Report all lines from the entries below in which "contenu" appears.

(Stored data entries)
=-=-=
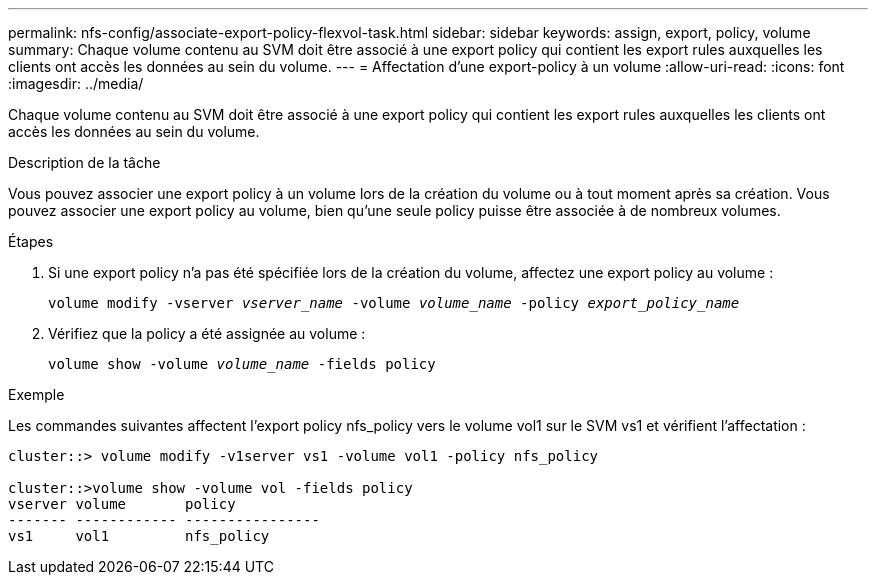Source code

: ---
permalink: nfs-config/associate-export-policy-flexvol-task.html 
sidebar: sidebar 
keywords: assign, export, policy, volume 
summary: Chaque volume contenu au SVM doit être associé à une export policy qui contient les export rules auxquelles les clients ont accès les données au sein du volume. 
---
= Affectation d'une export-policy à un volume
:allow-uri-read: 
:icons: font
:imagesdir: ../media/


[role="lead"]
Chaque volume contenu au SVM doit être associé à une export policy qui contient les export rules auxquelles les clients ont accès les données au sein du volume.

.Description de la tâche
Vous pouvez associer une export policy à un volume lors de la création du volume ou à tout moment après sa création. Vous pouvez associer une export policy au volume, bien qu'une seule policy puisse être associée à de nombreux volumes.

.Étapes
. Si une export policy n'a pas été spécifiée lors de la création du volume, affectez une export policy au volume :
+
`volume modify -vserver _vserver_name_ -volume _volume_name_ -policy _export_policy_name_`

. Vérifiez que la policy a été assignée au volume :
+
`volume show -volume _volume_name_ -fields policy`



.Exemple
Les commandes suivantes affectent l'export policy nfs_policy vers le volume vol1 sur le SVM vs1 et vérifient l'affectation :

[listing]
----
cluster::> volume modify -v1server vs1 -volume vol1 -policy nfs_policy

cluster::>volume show -volume vol -fields policy
vserver volume       policy
------- ------------ ----------------
vs1     vol1         nfs_policy
----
=-=-=
[RESPONSE AREA]:
summary: Chaque volume contenu au SVM doit être associé à une export policy qui contient les export rules auxquelles les clients ont accès les données au sein du volume. 
Chaque volume contenu au SVM doit être associé à une export policy qui contient les export rules auxquelles les clients ont accès les données au sein du volume.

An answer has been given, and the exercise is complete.